====== 引用文 ======

さて、今年から来年にかけての、当方による主要国の株価シナリオのおさらいだが、まずこれから今年末への株価上昇については、とくに6月までのアメリカの株価は売られすぎだった。一方、世界の実体経済や企業収益は、とくによくはないが悪くもない「まあまあそこそこ」だ。そのため、「株式市場における過度の悲観が薄らいできているし、さらに薄らぐだろう」という展望による。

足元では日米両国などでの4~6月期の企業決算発表が峠を越してきている。発表が先行したアメリカでは、S&P500社ベースで、EPSの前年比が6.4%増で着地している。

これは高率の増益だとは言いがたいものの、今年3月末時点でのアナリスト予想の平均値(ファクトセット調べ)は5.5%増益だったので、堅調な結果だったといえる。日本では、同期のTOPIX(東証株価指数)ベースで0.4%とギリギリの増益だが、こちらも決算発表前の減益見通しを覆している。

6月中旬までアメリカの株式市場が悲観の行きすぎになったのは、「インフレ懸念」「利上げ懸念」「景気悪化懸念」の「懸念詰め合わせセット」によるものだった。だが、原油や銅などの国際商品市況が落ち着いた動きとなっているうえ、10日に公表された7月分の同国の消費者物価が前年比8.5%と前月の同9.1%から鈍化するなど、インフレ懸念の沈静化が見られる。

このため、市場には「連銀の利上げもいたずらに加速はしないだろう」との見解が広がっている。景気も、5日発表の雇用統計で、7月の非農業部門雇用者数が前月比52.8万人も増加となるなど、景気失速がすでに始まっているとの悲観論も後退している。

======

- **課題**
株価見通しを述べた引用文から、「さて、今年から来年にかけての」を含む語句で始まり「るとの悲観論も後退している。」で終わる部分を、一字一句たがえずに書き写してください。 以下のデータは参照する必要はありません。

====== データ項目 ======

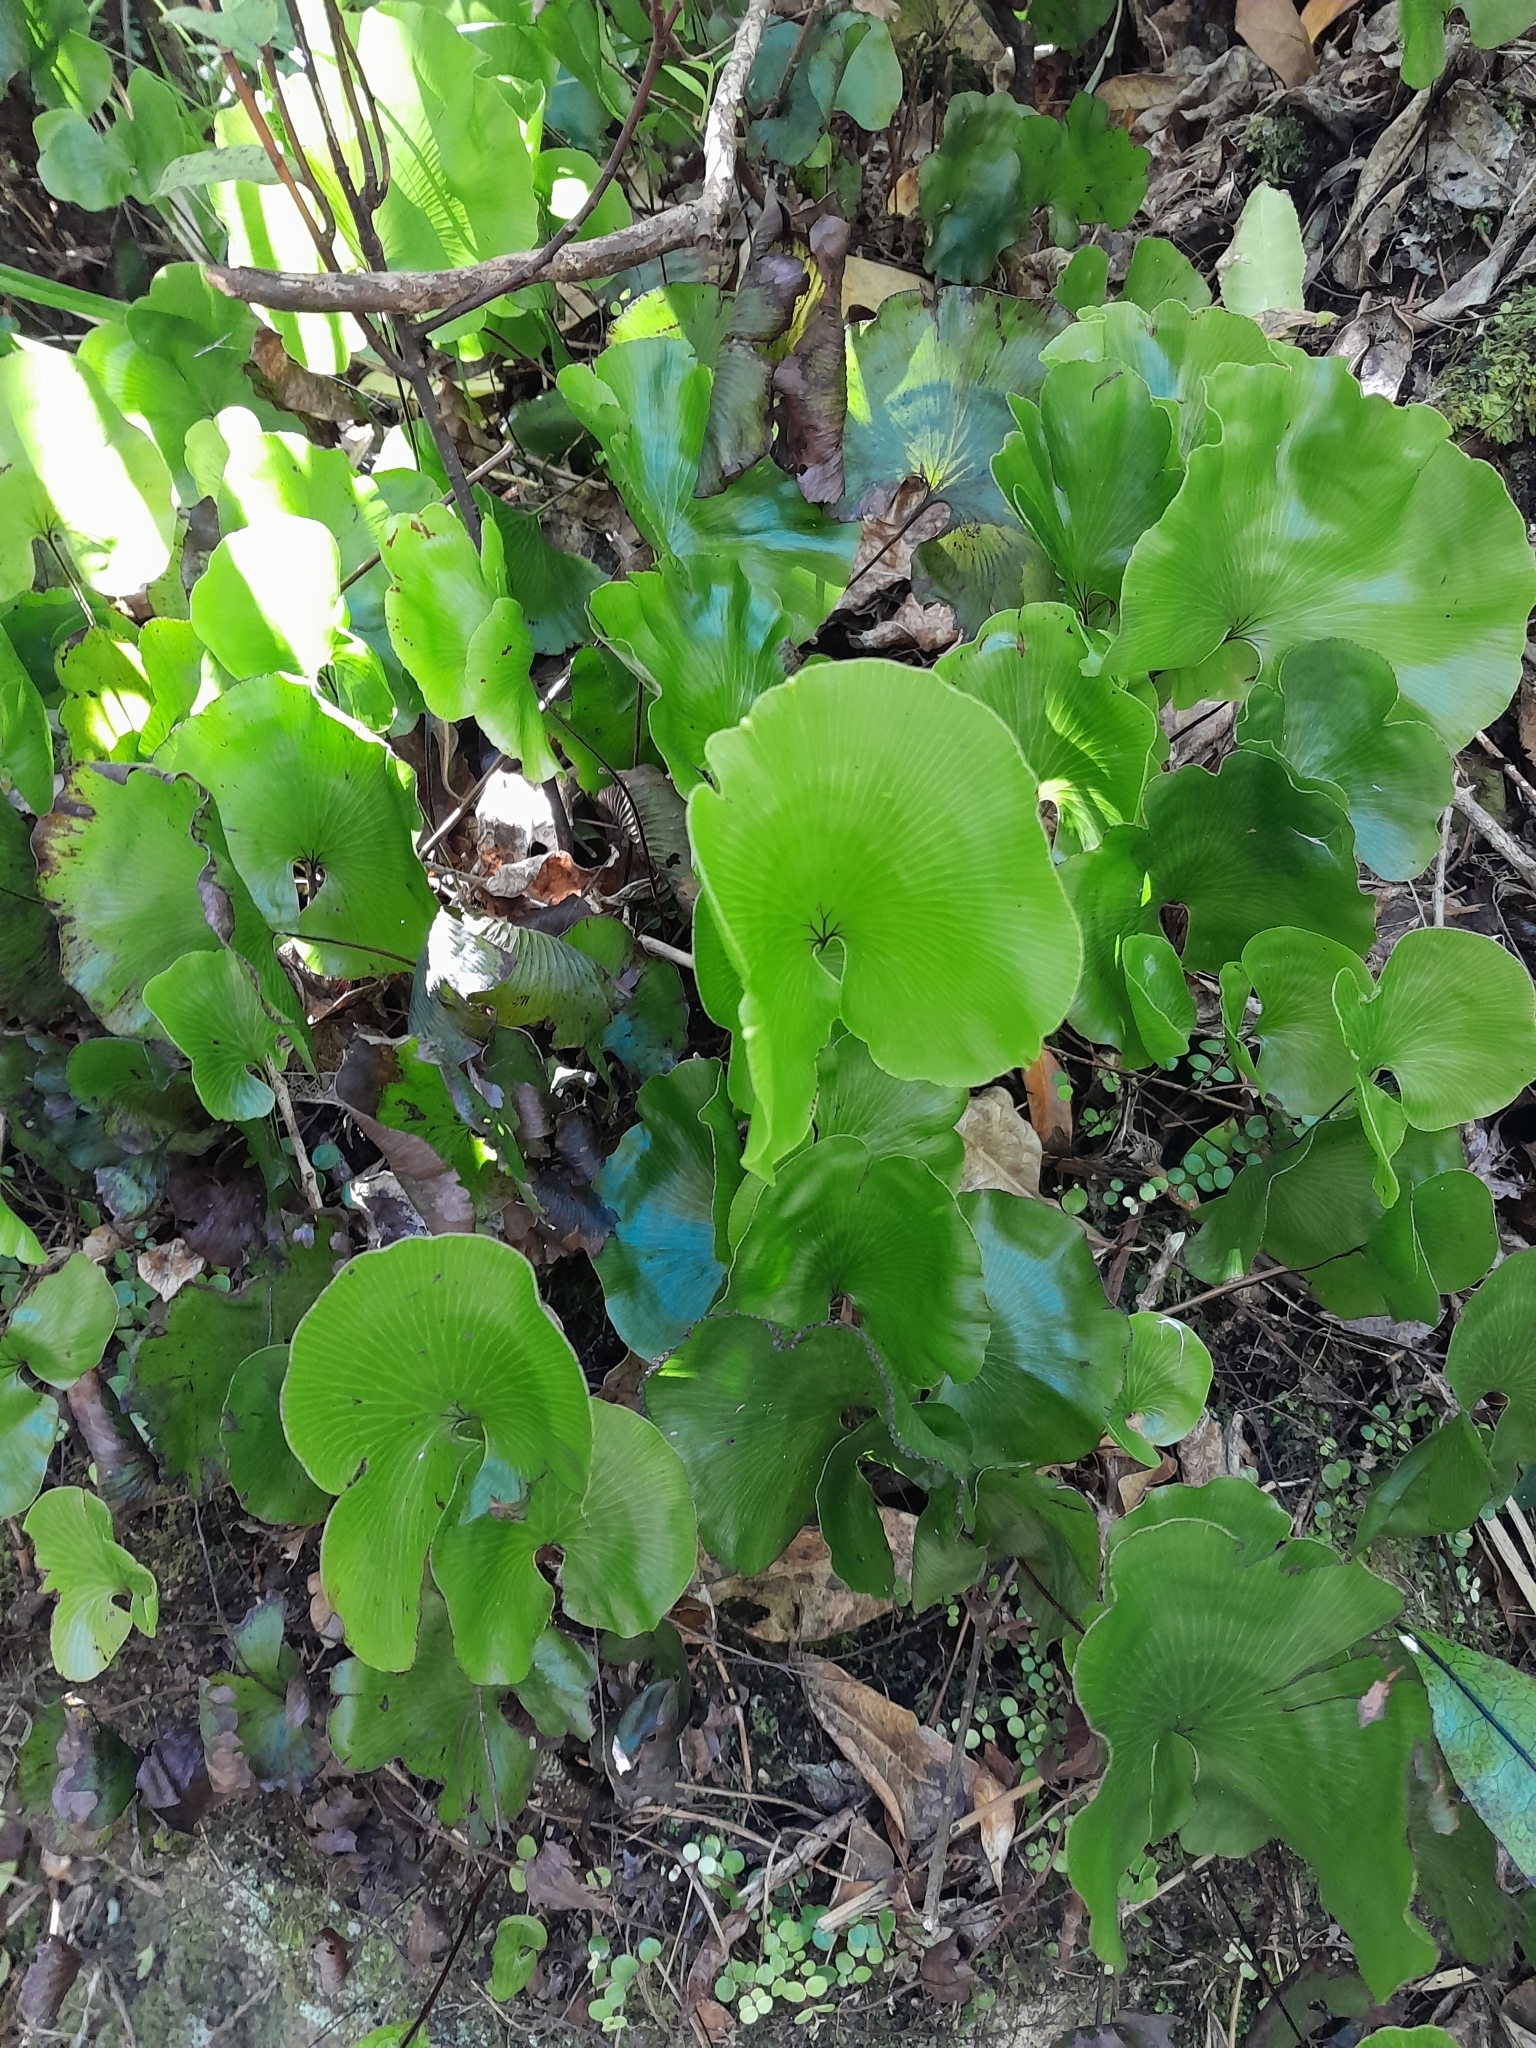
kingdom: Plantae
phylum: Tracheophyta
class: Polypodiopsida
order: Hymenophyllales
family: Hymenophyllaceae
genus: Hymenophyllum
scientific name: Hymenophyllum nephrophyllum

======
====== データ項目 ======

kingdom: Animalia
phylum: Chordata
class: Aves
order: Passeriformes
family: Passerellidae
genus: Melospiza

======

- **本課題の解答**
さて、今年から来年にかけての、当方による主要国の株価シナリオのおさらいだが、まずこれから今年末への株価上昇については、とくに6月までのアメリカの株価は売られすぎだった。一方、世界の実体経済や企業収益は、とくによくはないが悪くもない「まあまあそこそこ」だ。そのため、「株式市場における過度の悲観が薄らいできているし、さらに薄らぐだろう」という展望による。

足元では日米両国などでの4~6月期の企業決算発表が峠を越してきている。発表が先行したアメリカでは、S&P500社ベースで、EPSの前年比が6.4%増で着地している。

これは高率の増益だとは言いがたいものの、今年3月末時点でのアナリスト予想の平均値(ファクトセット調べ)は5.5%増益だったので、堅調な結果だったといえる。日本では、同期のTOPIX(東証株価指数)ベースで0.4%とギリギリの増益だが、こちらも決算発表前の減益見通しを覆している。

6月中旬までアメリカの株式市場が悲観の行きすぎになったのは、「インフレ懸念」「利上げ懸念」「景気悪化懸念」の「懸念詰め合わせセット」によるものだった。だが、原油や銅などの国際商品市況が落ち着いた動きとなっているうえ、10日に公表された7月分の同国の消費者物価が前年比8.5%と前月の同9.1%から鈍化するなど、インフレ懸念の沈静化が見られる。

このため、市場には「連銀の利上げもいたずらに加速はしないだろう」との見解が広がっている。景気も、5日発表の雇用統計で、7月の非農業部門雇用者数が前月比52.8万人も増加となるなど、景気失速がすでに始まっているとの悲観論も後退している。